The Israeli Defense Ministry wants to evict hundreds of Palestinians from eight hamlets in a West Bank area the military has designated as a firing zone, rights activists said Tuesday, portraying the decision as a new Israeli land grab.
The firing zone, one of several in the West Bank, covers several thousand acres close to the border with Israel. Hundreds of Palestinian herders and farmers live there for part of the year in caves and shacks.
Israel's government and Palestinian residents of the area have been waging a legal battle for more than a decade. The Defense Ministry told Israel's Supreme Court earlier this week that those being ordered to leave the firing zone have “permanent homes elsewhere”, and that they must evacuate the area for “their own safety”.
Shlomo Lecker, a lawyer representing some of the Palestinians, said Tuesday that his clients own much of the area from which they are to be evicted.
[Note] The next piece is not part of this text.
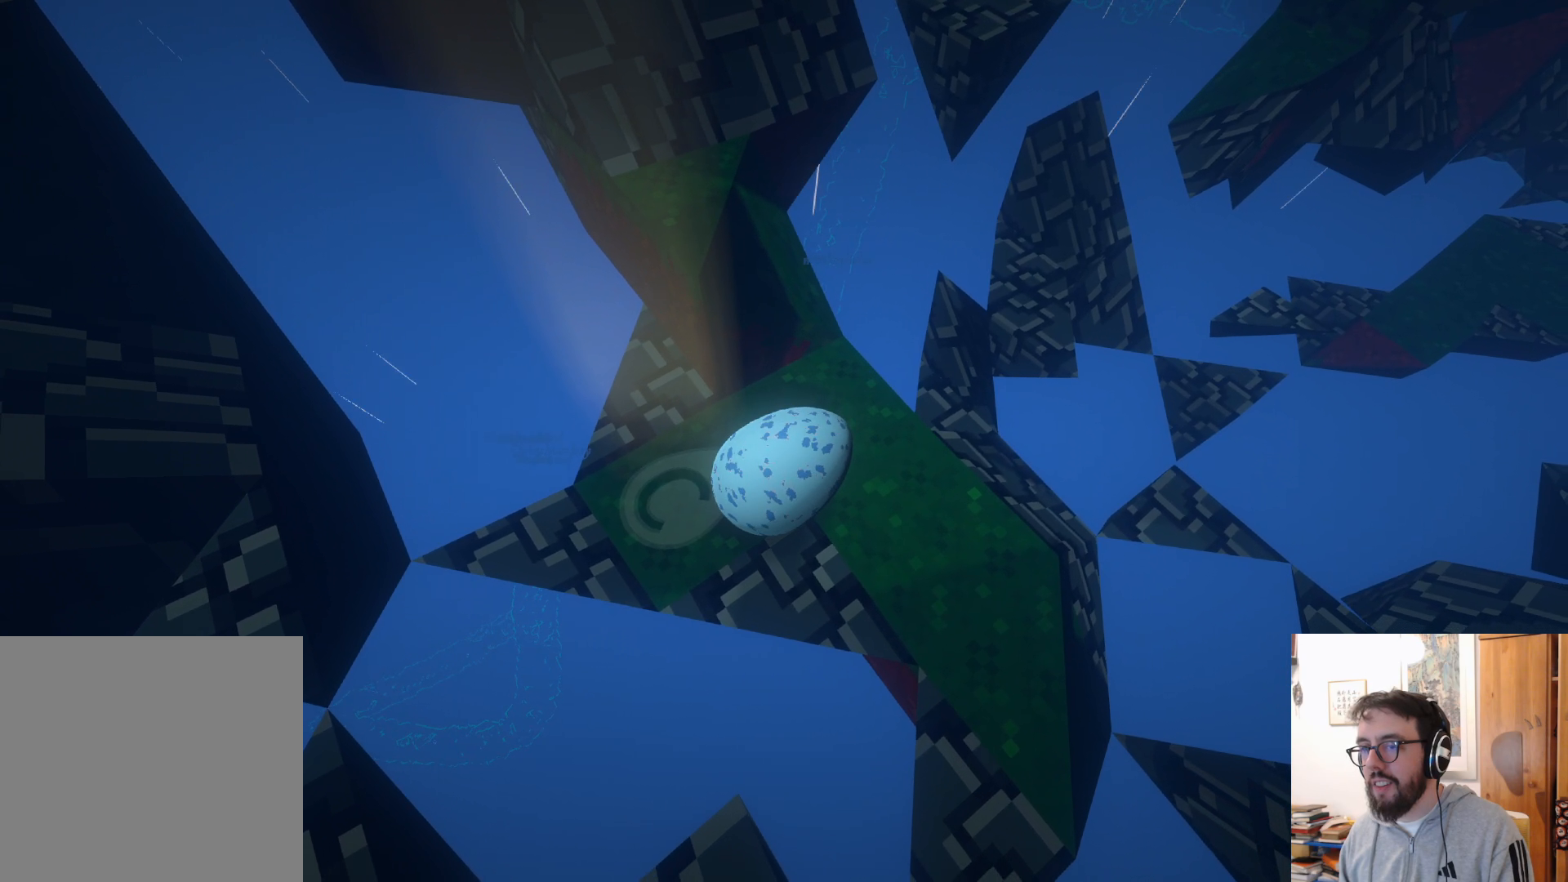
{"buttons": [], "left_stick": "up", "right_stick": "center", "events": [[17, "left_stick", "down"], [150, "right_stick", "right"], [350, "left_stick", "center"], [417, "right_stick", "center"], [450, "left_stick", "up"]]}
The Defense Ministry said “herders and farmers could be granted access on weekends and Jewish holidays”.
The firing zone is located in the southern Hebron Hills area, part of the 60 percent of the West Bank that remain under full Israeli control and are also known as "Area C."
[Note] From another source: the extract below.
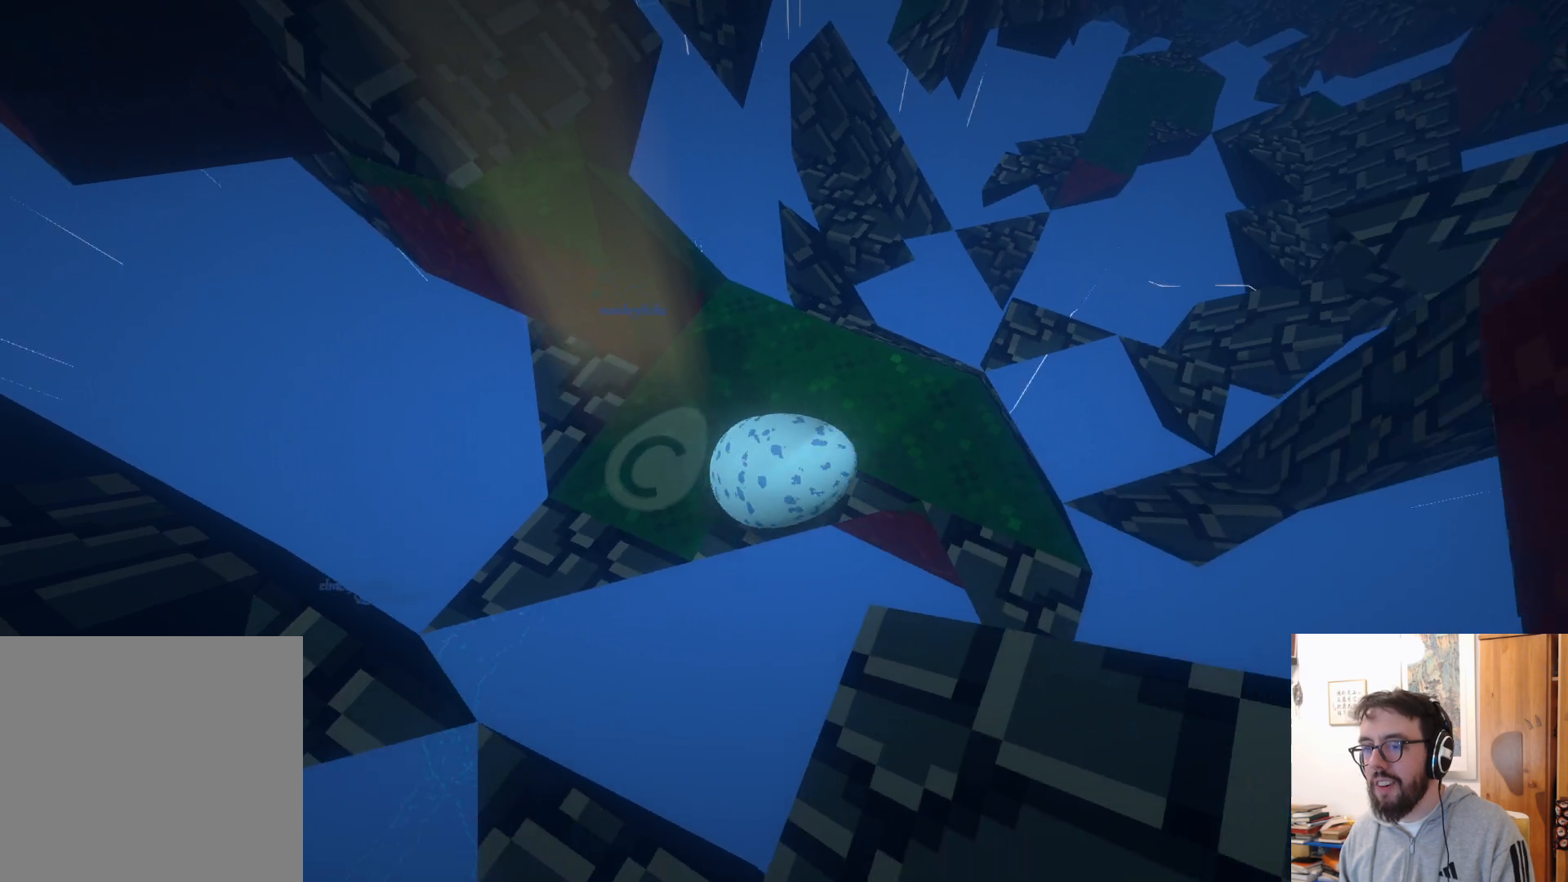
{"buttons": [], "left_stick": "up", "right_stick": "right", "events": [[167, "right_stick", "right"], [383, "right_stick", "down-right"], [500, "right_stick", "right"]]}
The Palestinian Authority, a self-rule government set up as part of interim peace deals in the 1990s, administers the remaining 38 percent of the land, where more than 90 percent of the Palestinians live.
Area C is home to about 300,000 Jewish settlers and 150,000 Palestinians, and critics say Israel is using an array of planning and administrative tools to restrict Palestinian development there while expanding settlements.
"The issue of the firing zone in the south Hebron Hills has to be viewed in the context of the Israeli policy in Area C," said Sarit Michaeli of the Israeli human rights group B'Tselem.
Government spokesman Mark Regev denied such a policy exists.
He said the division of jurisdictions in the West Bank is a result of previous agreements signed by the Palestinians, and that the status quo can only change if negotiations on the borders of a Palestinian state resume. Israel and the Palestinians disagree sharply on the ground rules for the talks, which broke off in 2008.
He said Palestinians are given the option of “seeking redress from Israel's Supreme Court”.
A date for a high court decision on the case of the Palestinian herders has not been set.
PHOTO CAPTION
Activists join Palestinians as they rebuild their houses that were demolished by Israeli bulldozers in the West Bank village of Anata, on the outskirts of Jerusalem, on July 2, 2012.